Don’t cry for me, Munsey Park

Don’t cry for me, Munsey Park

Village of Munsey Park Mayor Frank DeMento appears to be confused about the job to which he was elected in March.

How else to explain DeMento’s refusal to allow four residents — including two former village officials — to speak during a public hearing last Wednesday night on a proposed walkway between the Congregational Church of Manhasset’s parking lot and the Munsey Park Elementary School?

“You do not have the right to speak at this public hearing because it is not your public hearing,” DeMento told the four.

DeMento went on to say that he was tired of hearing from the same “peanut gallery” at every meeting.

Sorry, mayor, but in a democracy the public has a right to speak at a public hearing. That’s why they call the hearing “public.”

The fact that the four residents — Sargent Place resident Brian Dunning, former Trustee Jim McGivney, former Deputy Mayor Deborah Miller and Allston Place resident Nathy Yakaitis — regularly attend meetings and comment on issues before the board is to their credit and should not diminish their right to speak at future meetings.

And here is another concept with which the mayor might have a problem: the residents can also disagree with the village board — or any other government institution.

There is no exemption to free speech in the Constitution for citizens whom elected officials are tired of hearing from.

Mike Armstrong, the Long Island regional director for Reclaim New York, a conservative good-government group, said DeMento’s behavior reflected a “disturbing attitude.”

“Any official should know that this is a line that you don’t cross,” Armstrong said.

Village officials should not allow certain people to speak but silence others when hearing public comment, added Kristin O’Neill, the assistant director of the state’s Committee on Open Government.

Almost as bad as DeMento’s attitude is that of his fellow board members who failed to object to DeMento’s refusal to allow the residents to speak.

Their silence is deafening and little different than agreeing with DeMento.

This is not the first time that DeMento has drawn criticism in recent weeks for a style of government that seems something out of “Evita.”

In May, two months after he was elected mayor, DeMento appointed his brother-in-law, who was then working for the village as a utility worker, as village administrator.
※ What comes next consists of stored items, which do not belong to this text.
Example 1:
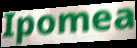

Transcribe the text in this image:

Ipomea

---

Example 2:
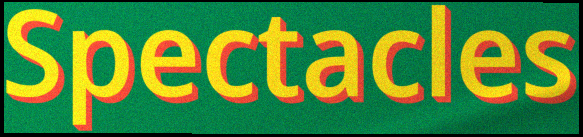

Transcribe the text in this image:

Spectacles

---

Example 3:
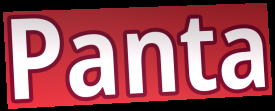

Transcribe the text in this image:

Panta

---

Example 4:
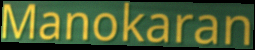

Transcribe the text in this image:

Manokaran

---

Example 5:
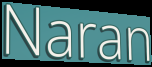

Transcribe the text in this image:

Naran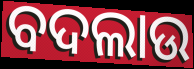
ବଦଲାଉ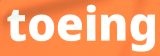
toeing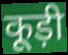
कूड़ीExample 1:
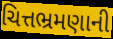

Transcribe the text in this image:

ચિત્તભ્રમણાની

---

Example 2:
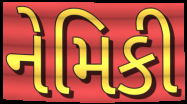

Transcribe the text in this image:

નેમિકી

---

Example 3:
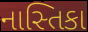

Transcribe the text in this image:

નાસ્તિકા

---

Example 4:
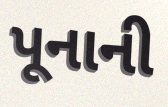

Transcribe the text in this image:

પૂનાની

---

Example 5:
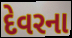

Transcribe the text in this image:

દેવરનાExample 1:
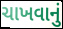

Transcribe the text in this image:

ચાખવાનું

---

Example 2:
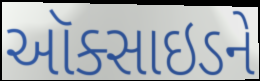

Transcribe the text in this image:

ઑક્સાઇડને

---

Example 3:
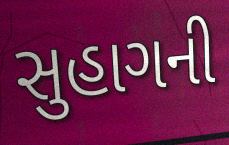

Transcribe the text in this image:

સુહાગની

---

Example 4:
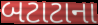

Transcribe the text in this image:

બટાટાના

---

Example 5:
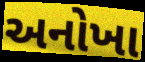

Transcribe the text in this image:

અનોખાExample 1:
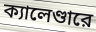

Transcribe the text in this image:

ক্যালেণ্ডারে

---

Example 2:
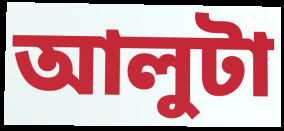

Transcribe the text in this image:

আলুটা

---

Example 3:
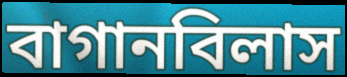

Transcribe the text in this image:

বাগানবিলাস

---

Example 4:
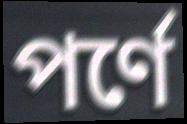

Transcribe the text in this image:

পর্ণে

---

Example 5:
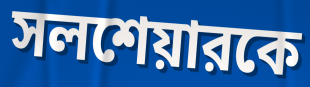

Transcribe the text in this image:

সলশেয়ারকেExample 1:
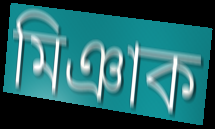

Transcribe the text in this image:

মিঞাক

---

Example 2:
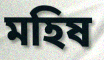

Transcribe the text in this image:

মহিষ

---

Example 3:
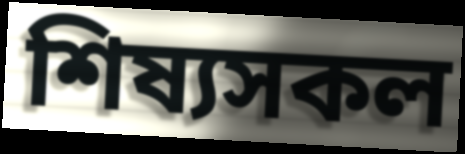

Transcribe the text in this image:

শিষ্যসকল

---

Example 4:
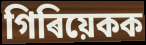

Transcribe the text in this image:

গিৰিয়েকক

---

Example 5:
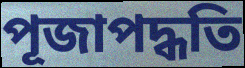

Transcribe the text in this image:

পূজাপদ্ধতি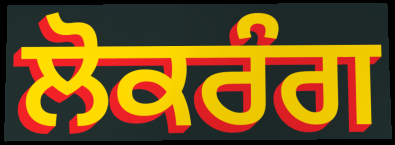
ਲੋਕਰੰਗ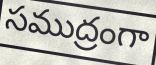
సముద్రంగా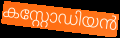
കസ്റ്റോഡിയൻ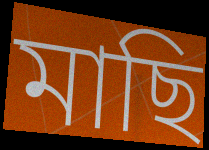
মাছিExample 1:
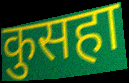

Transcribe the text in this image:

कुसहा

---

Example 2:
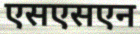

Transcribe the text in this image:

एसएसएन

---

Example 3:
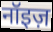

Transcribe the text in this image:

नॉइज़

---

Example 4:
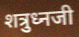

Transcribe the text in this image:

शत्रुध्नजी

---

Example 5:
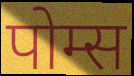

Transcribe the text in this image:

पोम्सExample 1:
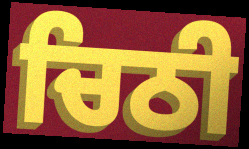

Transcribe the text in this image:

ਚਿਠੀ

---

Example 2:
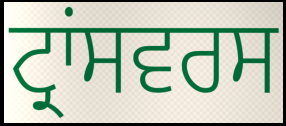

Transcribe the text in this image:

ਟ੍ਰਾਂਸਵਰਸ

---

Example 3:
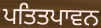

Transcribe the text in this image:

ਪਤਿਤਪਾਵਨ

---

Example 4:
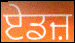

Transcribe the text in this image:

ਏਡਜ਼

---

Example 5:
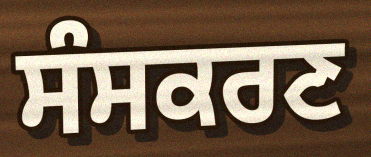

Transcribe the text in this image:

ਸੰਸਕਰਣ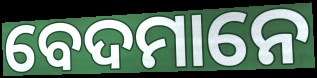
ବେଦମାନେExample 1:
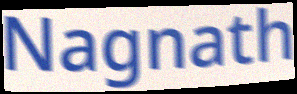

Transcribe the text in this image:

Nagnath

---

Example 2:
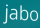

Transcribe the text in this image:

jabo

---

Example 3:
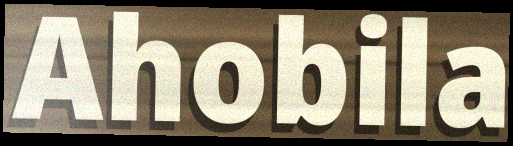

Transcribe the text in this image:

Ahobila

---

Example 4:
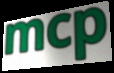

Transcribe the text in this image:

mcp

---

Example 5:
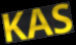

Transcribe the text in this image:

KASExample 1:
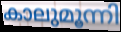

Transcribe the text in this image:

കാലുമൂന്നി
DeMento said there was a “clear need for greater assistance with administrative work.” DeMento’s brother-in-law, Daniel Breen, would receive no additional money under the appointment and would continue to also work as a utility worker.

But others were puzzled.

The village clerk-treasurer, Barbara Miller, said she was not made aware of the appointment before a village board meeting and was “shocked” that the creation of the position was not mentioned on the meeting’s agenda.
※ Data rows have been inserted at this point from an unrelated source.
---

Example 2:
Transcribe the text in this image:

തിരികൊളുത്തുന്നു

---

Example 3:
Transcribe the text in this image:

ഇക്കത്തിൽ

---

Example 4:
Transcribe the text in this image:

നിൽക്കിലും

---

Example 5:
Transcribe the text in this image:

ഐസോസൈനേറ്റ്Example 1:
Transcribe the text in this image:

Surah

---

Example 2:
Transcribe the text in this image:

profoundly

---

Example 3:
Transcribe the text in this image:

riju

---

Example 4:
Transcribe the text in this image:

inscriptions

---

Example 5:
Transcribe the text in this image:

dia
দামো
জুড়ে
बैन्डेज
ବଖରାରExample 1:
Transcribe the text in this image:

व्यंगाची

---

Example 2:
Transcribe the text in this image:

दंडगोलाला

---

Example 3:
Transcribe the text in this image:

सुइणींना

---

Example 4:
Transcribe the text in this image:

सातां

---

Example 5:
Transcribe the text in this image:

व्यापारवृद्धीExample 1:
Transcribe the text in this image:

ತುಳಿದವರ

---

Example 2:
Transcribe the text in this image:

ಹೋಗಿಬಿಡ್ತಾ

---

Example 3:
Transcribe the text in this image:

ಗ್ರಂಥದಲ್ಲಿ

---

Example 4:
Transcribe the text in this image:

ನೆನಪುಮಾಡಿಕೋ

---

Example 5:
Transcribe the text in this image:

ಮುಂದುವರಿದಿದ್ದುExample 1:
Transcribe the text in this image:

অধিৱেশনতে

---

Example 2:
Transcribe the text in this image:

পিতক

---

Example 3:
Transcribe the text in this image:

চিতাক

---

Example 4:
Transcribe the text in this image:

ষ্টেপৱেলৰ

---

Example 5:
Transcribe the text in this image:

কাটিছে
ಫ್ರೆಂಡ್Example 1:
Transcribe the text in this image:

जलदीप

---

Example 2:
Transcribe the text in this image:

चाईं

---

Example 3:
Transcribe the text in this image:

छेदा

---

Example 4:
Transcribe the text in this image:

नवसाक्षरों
She said the appointment was unnecessary and was concerned that Breen lacked the qualifications to oversee other employees.

Miller, who worked for the village for nine years and municipal government for 42 years, was replaced as village clerk on Wednesday, after she was not reappointed to a new term in April.

Former Mayor Harry Nicolaides, described the village as “the joke among the other municipalities” following Breen’s appointment, according to Newsday. “They’re running this village like a private club.”

Nicolaides, who was unseated by a slate that included DeMento in 2013, said he did not see why there was a need for a village administrator position when the village has hardly grown over the past 30 years.

But village trustees rushed to DeMento’s defense.

“Everybody comes out of the woodwork and says it’s nepotism. . . . There is no salary increase,” Trustee Larry Ceriello said. “We selected the most qualified person who happens to be the mayor’s brother-in-law. It’s absurd.”

The basis for Ceriello’s claim that Breen was the best qualified person is uncertain since the village did not advertise for the position. The search apparently did not extend beyond DeMento’s family.

Several residents — including members of the “peanut gallery” — objected to the hiring.

They said the creation of the administrator’s post was a structural change in the village government, but it was put through without public notice or discussion.

Breen saved the village from further embarrassment by declining to accept the promotion.

“The village Board of Trustees will continue its search for a well-qualified candidate, in an effort to increase efficiency within the village, decrease delays in certain village business, present an overall cost savings to the village and in general to contribute to a more user-friendly environment for the residents of the village,” the board said in a statement after Breen’s decision to decline the position.

Perhaps they should also seek someone who wants to head a village government that adheres to democratic norms.